== RECORD EXCERPTS ==
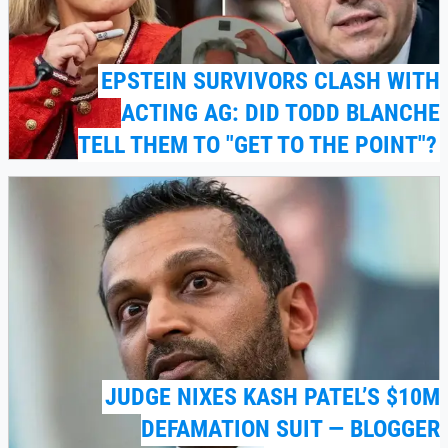
EPSTEIN SURVIVORS CLASH WITH
ACTING AG: DID TODD BLANCHE
TELL THEM TO "GET TO THE POINT"?
JUDGE NIXES KASH PATEL’S $10M
DEFAMATION SUIT — BLOGGER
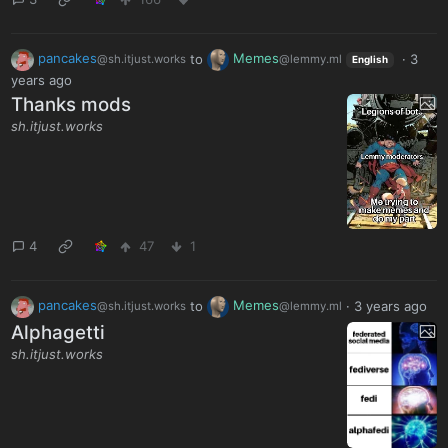
pancakes
to
Memes
·
3
@sh.itjust.works
@lemmy.ml
English
years ago
Thanks mods
sh.itjust.works
4
47
1
pancakes
to
Memes
·
3 years ago
@sh.itjust.works
@lemmy.ml
Alphagetti
sh.itjust.works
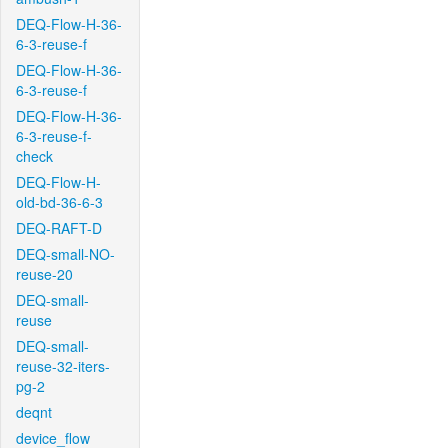
DEQ-Flow-H-36-
6-3-reuse-f
DEQ-Flow-H-36-
6-3-reuse-f
DEQ-Flow-H-36-
6-3-reuse-f-
check
DEQ-Flow-H-
old-bd-36-6-3
DEQ-RAFT-D
DEQ-small-NO-
reuse-20
DEQ-small-
reuse
DEQ-small-
reuse-32-iters-
pg-2
deqnt
device_flow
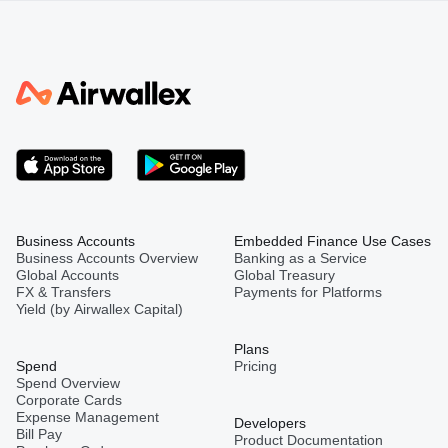
Business Accounts
Embedded Finance Use Cases
Business Accounts Overview
Banking as a Service
Global Accounts
Global Treasury
FX & Transfers
Payments for Platforms
Yield (by Airwallex Capital)
Plans
Spend
Pricing
Spend Overview
Corporate Cards
Expense Management
Developers
Bill Pay
Product Documentation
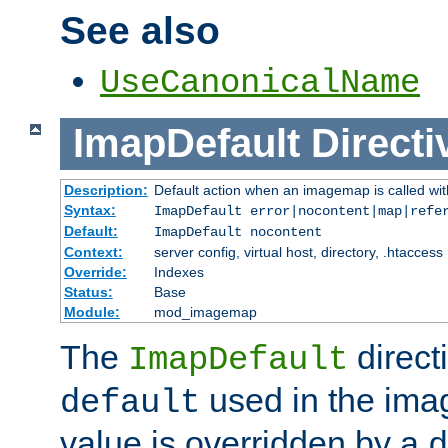
See also
UseCanonicalName
ImapDefault
Directi
Description:
Default action when an imagemap is called with
Syntax:
ImapDefault error|nocontent|map|refe
Default:
ImapDefault nocontent
Context:
server config, virtual host, directory, .htaccess
Override:
Indexes
Status:
Base
Module:
mod_imagemap
The
direct
ImapDefault
used in the imag
default
value is overridden by a
d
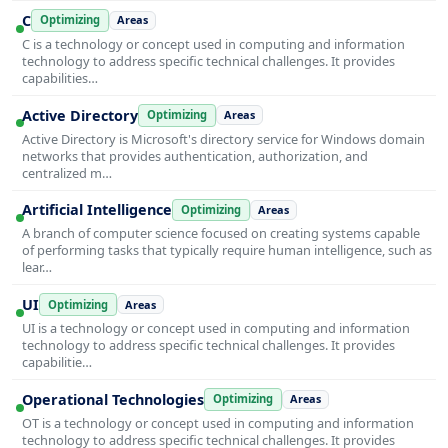
C
Optimizing
Areas
C is a technology or concept used in computing and information
technology to address specific technical challenges. It provides
capabilities…
Active Directory
Optimizing
Areas
Active Directory is Microsoft's directory service for Windows domain
networks that provides authentication, authorization, and
centralized m…
Artificial Intelligence
Optimizing
Areas
A branch of computer science focused on creating systems capable
of performing tasks that typically require human intelligence, such as
lear…
UI
Optimizing
Areas
UI is a technology or concept used in computing and information
technology to address specific technical challenges. It provides
capabilitie…
Operational Technologies
Optimizing
Areas
OT is a technology or concept used in computing and information
technology to address specific technical challenges. It provides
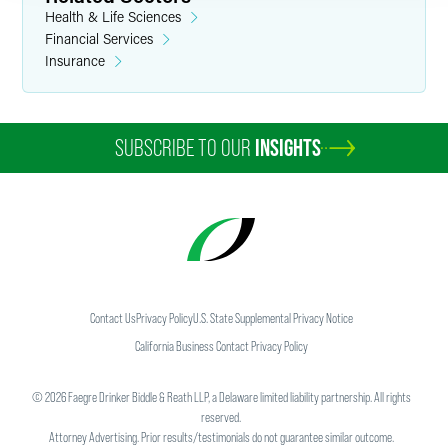
Health & Life Sciences
Financial Services
Insurance
SUBSCRIBE TO OUR
INSIGHTS
Contact Us
Privacy Policy
U.S. State Supplemental Privacy Notice
California Business Contact Privacy Policy
©
2026
Faegre Drinker Biddle & Reath LLP, a Delaware limited liability partnership. All rights
reserved.
Attorney Advertising. Prior results/testimonials do not guarantee similar outcome.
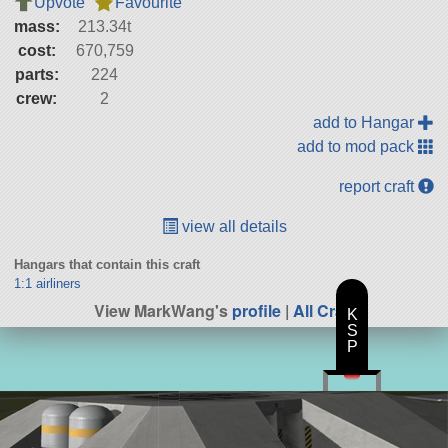
Upvote
Favourite
mass:
213.34t
cost:
670,759
parts:
224
crew:
2
add to Hangar
add to mod pack
report craft
view all details
Hangars that contain this craft
1:1 airliners
View MarkWang's
profile
|
All Craft
K
S
P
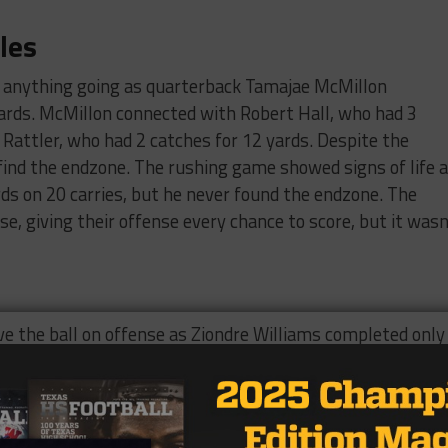
les
t anything going as quarterback Tamajae McMillon
ards. McMillon connected with Robert Hall, who had 3
 Rattler, who had 2 catches for 12 yards. Despite the
 find the endzone. The rushing game showed signs of life 
s on 20 carries, but he never found the endzone. The
e, giving their offense every chance to score, but it wasn
e the ball on offense as Ziondre Williams completed only
hed for 30 yards. Williams connected with receivers Jacob
ean Steens twice for 2 yards. While the passing game
he go-to as George Rogers rushed for 88 yards on 24
for 40 yards on 7 carries. Even though the running backs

== JOB ITEM ==
Output each record verbatim, but skip anything that is a picture.

== RESPONSE BOX ==
EPSTEIN SURVIVORS CLASH WITH
ACTING AG: DID TODD BLANCHE
TELL THEM TO "GET TO THE POINT"?
JUDGE NIXES KASH PATEL’S $10M
DEFAMATION SUIT — BLOGGER
pancakes
to
Memes
·
3
@sh.itjust.works
@lemmy.ml
English
years ago
Thanks mods
sh.itjust.works
4
47
1
pancakes
to
Memes
·
3 years ago
@sh.itjust.works
@lemmy.ml
Alphagetti
sh.itjust.works
DEQ-Flow-H-36-
6-3-reuse-f
DEQ-Flow-H-36-
6-3-reuse-f
DEQ-Flow-H-36-
6-3-reuse-f-
check
DEQ-Flow-H-
old-bd-36-6-3
DEQ-RAFT-D
DEQ-small-NO-
reuse-20
DEQ-small-
reuse
DEQ-small-
reuse-32-iters-
pg-2
deqnt
device_flow
Business Accounts
Embedded Finance Use Cases
Business Accounts Overview
Banking as a Service
Global Accounts
Global Treasury
FX & Transfers
Payments for Platforms
Yield (by Airwallex Capital)
Plans
Spend
Pricing
Spend Overview
Corporate Cards
Expense Management
Developers
Bill Pay
Product Documentation
See also
UseCanonicalName
ImapDefault
Directi
Description:
Default action when an imagemap is called with
Syntax:
ImapDefault error|nocontent|map|refe
Default:
ImapDefault nocontent
Context:
server config, virtual host, directory, .htaccess
Override:
Indexes
Status:
Base
Module:
mod_imagemap
The
direct
ImapDefault
used in the imag
default
value is overridden by a
d
C
Optimizing
Areas
C is a technology or concept used in computing and information
technology to address specific technical challenges. It provides
capabilities…
Active Directory
Optimizing
Areas
Active Directory is Microsoft's directory service for Windows domain
networks that provides authentication, authorization, and
centralized m…
Artificial Intelligence
Optimizing
Areas
A branch of computer science focused on creating systems capable
of performing tasks that typically require human intelligence, such as
lear…
UI
Optimizing
Areas
UI is a technology or concept used in computing and information
technology to address specific technical challenges. It provides
capabilitie…
Operational Technologies
Optimizing
Areas
OT is a technology or concept used in computing and information
technology to address specific technical challenges. It provides
Health & Life Sciences
Financial Services
Insurance
SUBSCRIBE TO OUR
INSIGHTS
Contact Us
Privacy Policy
U.S. State Supplemental Privacy Notice
California Business Contact Privacy Policy
©
2026
Faegre Drinker Biddle & Reath LLP, a Delaware limited liability partnership. All rights
reserved.
Attorney Advertising. Prior results/testimonials do not guarantee similar outcome.
Upvote
Favourite
mass:
213.34t
cost:
670,759
parts:
224
crew:
2
add to Hangar
add to mod pack
report craft
view all details
Hangars that contain this craft
1:1 airliners
View MarkWang's
profile
|
All Craft
K
S
P
les
t anything going as quarterback Tamajae McMillon
ards. McMillon connected with Robert Hall, who had 3
 Rattler, who had 2 catches for 12 yards. Despite the
 find the endzone. The rushing game showed signs of life 
s on 20 carries, but he never found the endzone. The
e, giving their offense every chance to score, but it wasn
e the ball on offense as Ziondre Williams completed only
hed for 30 yards. Williams connected with receivers Jacob
ean Steens twice for 2 yards. While the passing game
he go-to as George Rogers rushed for 88 yards on 24
for 40 yards on 7 carries. Even though the running backs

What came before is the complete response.